とはいえ、4時間から5時間も列車の中で過ごすには、やはり何らかの供食設備は必要でした。特に早朝や昼食の時間帯、夜間に乗車する時には、食事を摂る人もいることでしょう。車内販売もありますが、数と種類に限りもあり、また当時は長距離列車に供食設備を備えた車両があるのはごく当たり前だったので、さすがに新幹線にまったく連結しないというのはサービス低下に繋がります。
そこで、東海道新幹線で運用されていた0系には、簡易な供食設備を備えたビュッフェ車を2両連結させて対応することにしました。このとき製作されたビュッフェ車は35形で、半室を普通座席車(新製当時は二等座席車)とし、もう半室を簡単な調理設備を備えた食堂室でした。

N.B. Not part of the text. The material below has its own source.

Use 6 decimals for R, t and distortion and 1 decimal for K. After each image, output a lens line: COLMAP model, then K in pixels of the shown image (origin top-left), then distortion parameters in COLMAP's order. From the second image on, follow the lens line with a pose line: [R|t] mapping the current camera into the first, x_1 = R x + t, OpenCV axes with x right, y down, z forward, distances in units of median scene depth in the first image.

35形の特徴は、車体中央部に業務用の扉が設けられていたことですが、この扉は引き戸ではなく開き戸が備えられていました。そのため、外観から容易に識別できましたが、新幹線は高速で走行するため、トンネルに入ると気圧変動によって車体が変形し、室内との気圧差もあることから在来線の車両と比べると、気圧漏れがないように気密構造をもつ頑丈なものでした。乗降用扉は自動で作動するので特に問題はありませんでしたが、この扉は手動で開閉するため、相当な力が必要だったのではないかと考えられます。
もっともこの位置に扉があるのは海側だけで、これは厨房が海側にあるため食材などを搬入搬出のために設置されたものでした。車内をレール方向に半分に分けたカウンターが設けられ、このカウンターの内側、すなわち厨房側に流しが設置されていました。反対側の海側壁面には電気レンジの設置台や電子レンジ、冷水機、そして飲料冷蔵ケースなど調理用什器が所狭しと置かれ、簡単な調理で提供できる軽食を提供していました。

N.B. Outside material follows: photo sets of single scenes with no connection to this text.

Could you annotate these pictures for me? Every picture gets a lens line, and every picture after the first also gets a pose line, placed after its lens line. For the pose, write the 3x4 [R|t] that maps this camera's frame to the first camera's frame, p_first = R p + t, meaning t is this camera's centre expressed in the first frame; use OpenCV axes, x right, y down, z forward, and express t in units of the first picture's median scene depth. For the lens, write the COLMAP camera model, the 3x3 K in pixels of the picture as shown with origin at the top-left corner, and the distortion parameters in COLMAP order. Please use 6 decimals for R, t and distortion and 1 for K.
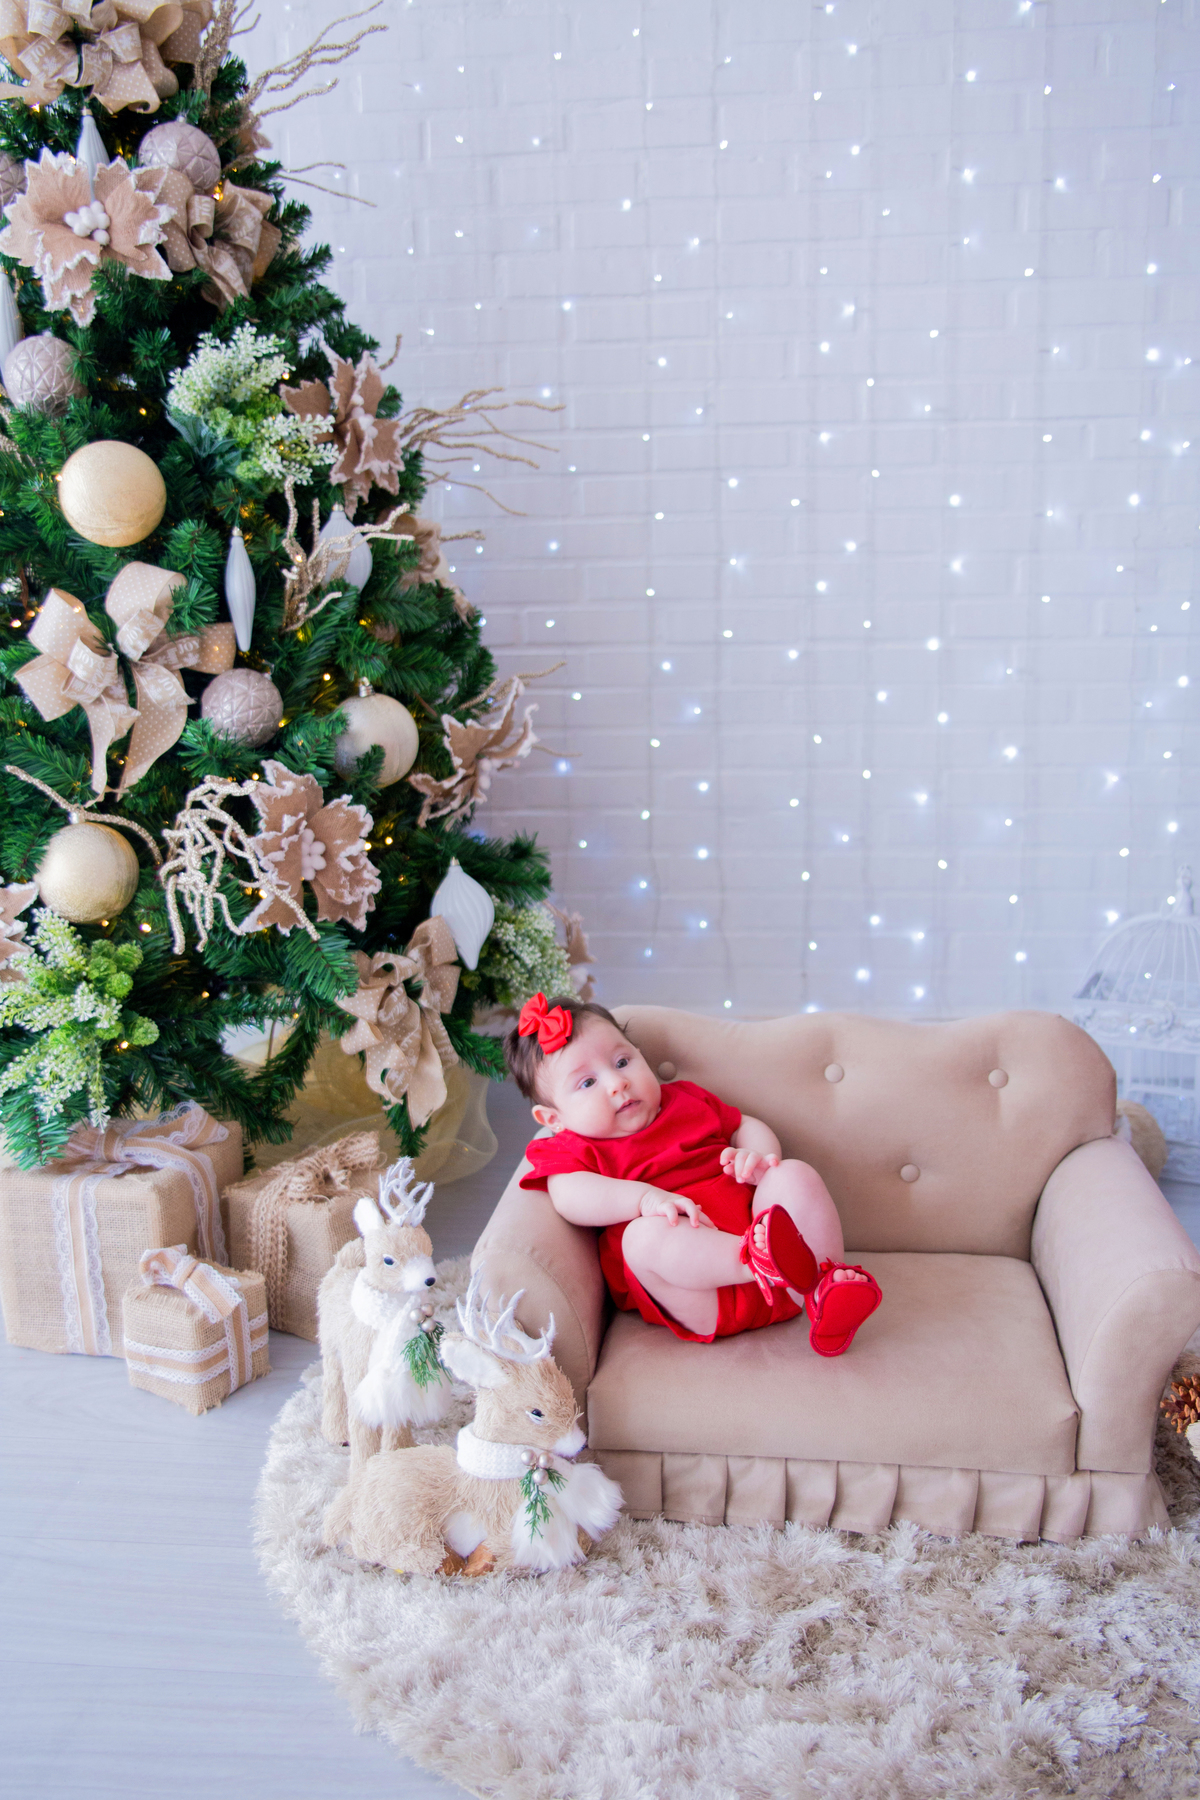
lens RADIAL K [[1655.5, 0, 608.8], [0, 1655.5, 901.7], [0, 0, 1]] dist [-0.088589, 0.120957]
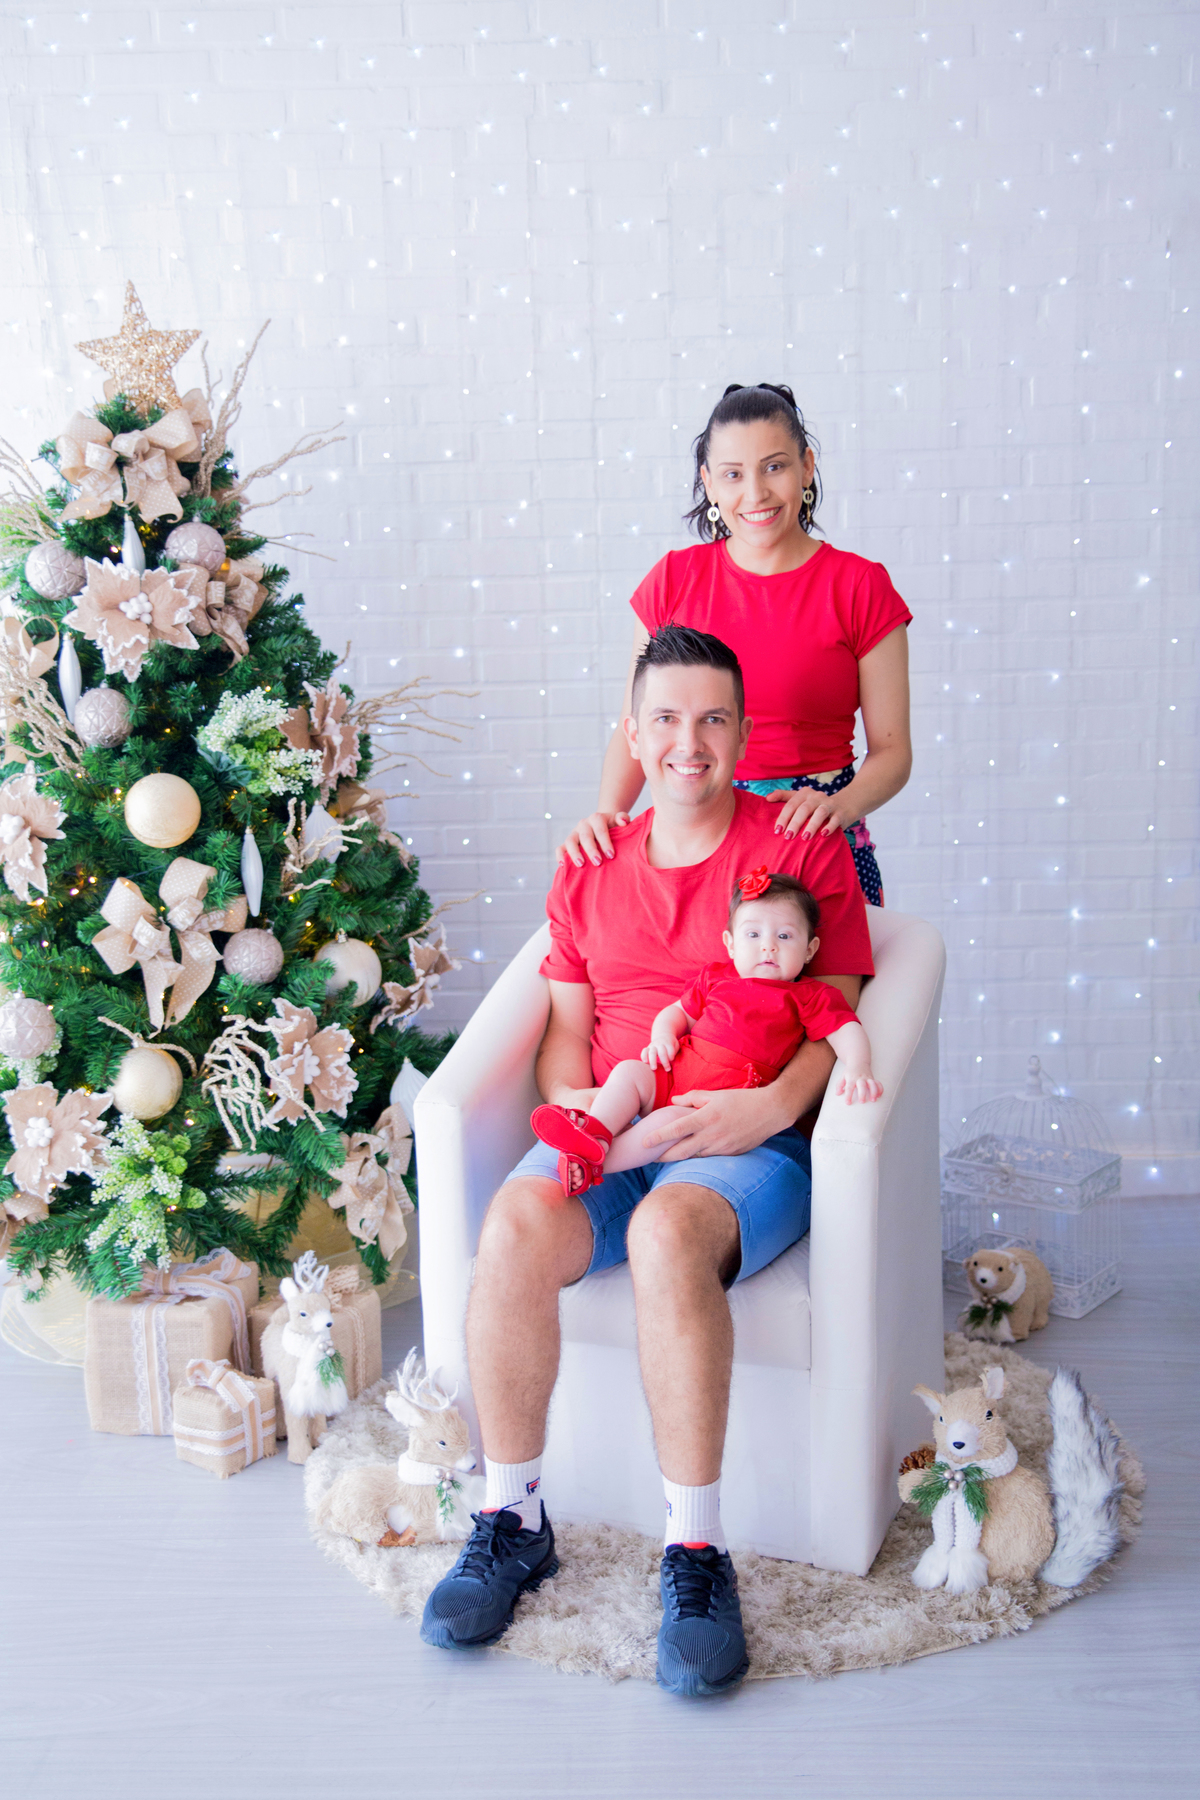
lens RADIAL K [[2132.1, 0, 604.0], [0, 2132.1, 916.6], [0, 0, 1]] dist [0.018092, 0.058322]
pose [[0.998395, -0.018160, 0.053645, -0.027624], [0.019265, 0.999611, -0.020146, -0.112782], [-0.053258, 0.021147, 0.998357, -0.801441]]
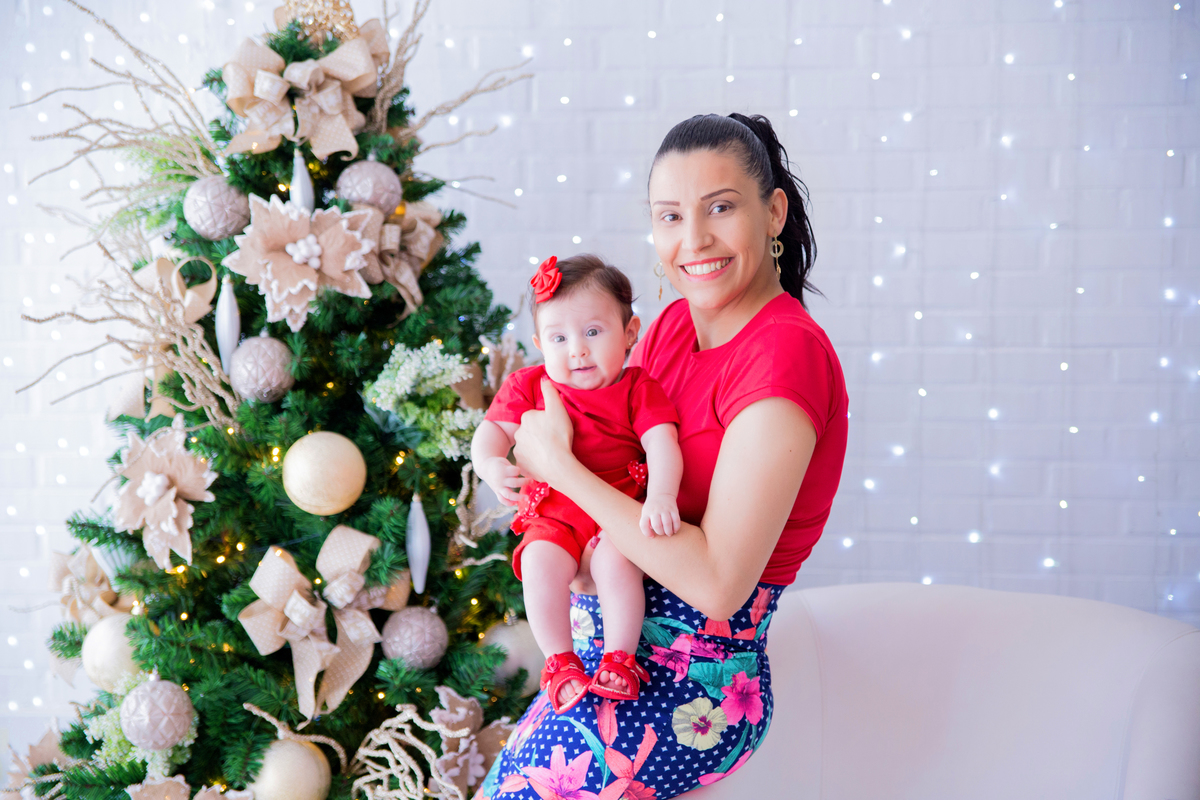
lens RADIAL K [[2033.9, 0, 606.8], [0, 2033.9, 402.9], [0, 0, 1]] dist [0.175343, 0.064264]
pose [[0.999658, 0.015671, 0.020957, -0.117323], [-0.013443, 0.994638, -0.102541, -0.141869], [-0.022451, 0.102224, 0.994508, -0.548849]]
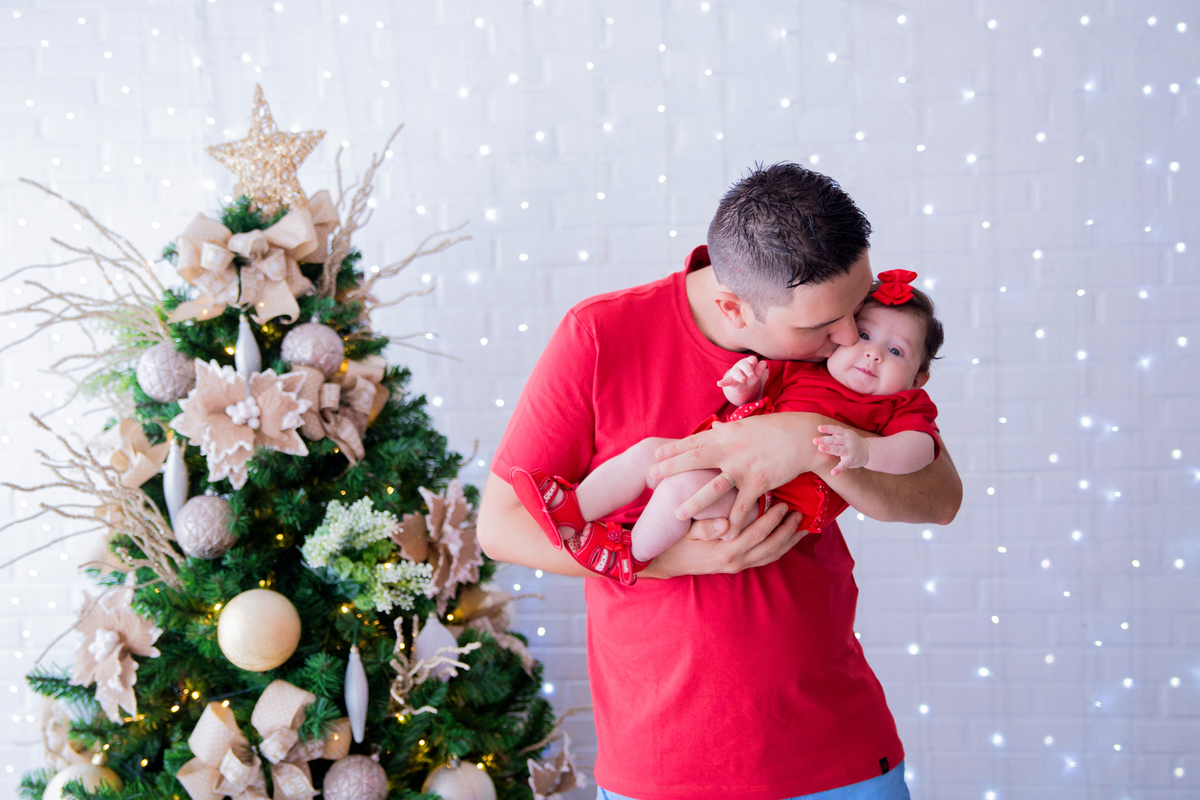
lens RADIAL K [[1519.5, 0, 600.0], [0, 1519.5, 400.0], [0, 0, 1]] dist [0.036941, 0.090198]
pose [[0.999634, -0.009131, -0.025459, -0.003928], [0.005245, 0.988864, -0.148728, -0.241984], [0.026534, 0.148540, 0.988550, -0.195400]]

一方、ビュッフェを訪れ軽食を購入した乗客は、多くの場合はその場で喫食していました。もちろん、自分の座席へ持ち帰って、ゆったりと座って飲食を楽しむこともできましたが、その場で食する人もいたことでしょう。国鉄の長距離列車に連結されていた多くの半室簡易食堂車であるビュッフェでは、椅子に座ることのない立ち食い形式が採られていました。そのため、ビュッフェで提供される軽食は、うどんや蕎麦といった麺類や、サンドイッチ、カレーライスなど調理の手間がかからず、立席でも喫食できるものでした。
しかし、東海道新幹線は在来線とは比べものにならない速さで運転され、食堂車の連結基準ともいえる6時間を切ったとはいえ、1両も食堂車が連結されていないことから、在来線とは異なりビュッフェにもいくつかの椅子が用意されていました。
35形のビュッフェ室は、カウンターとは反対側の山側に、乗客が購入した軽食類を置くことができるテーブルが備えられていました。このテーブルは山側窓下にレール方向に長くとられ、その前には13個の丸椅子が固定されていました。本格的な食堂車ほど座席が多くないので、あまり長居されてしまうと回転率が悪くなると考えたのか、はたまた「簡易」な食堂という考えだったのかはわかりませんが、食堂車と比べるとテーブルは高い位置にありました。そのため、山側のビュッフェ室のまどは、座席室の窓より高い位置に設けられ、これもまた35形の外観上の大きな特徴でした。
いずれにしても、このカウンター席にちょっとした食事を置いて、窓から流れ行く光景を眺めながら、場所によっては美しい富士山を見ながら食事ができるというのは、新幹線を利用する人にとって大きな楽しみの一つだったかも知れません。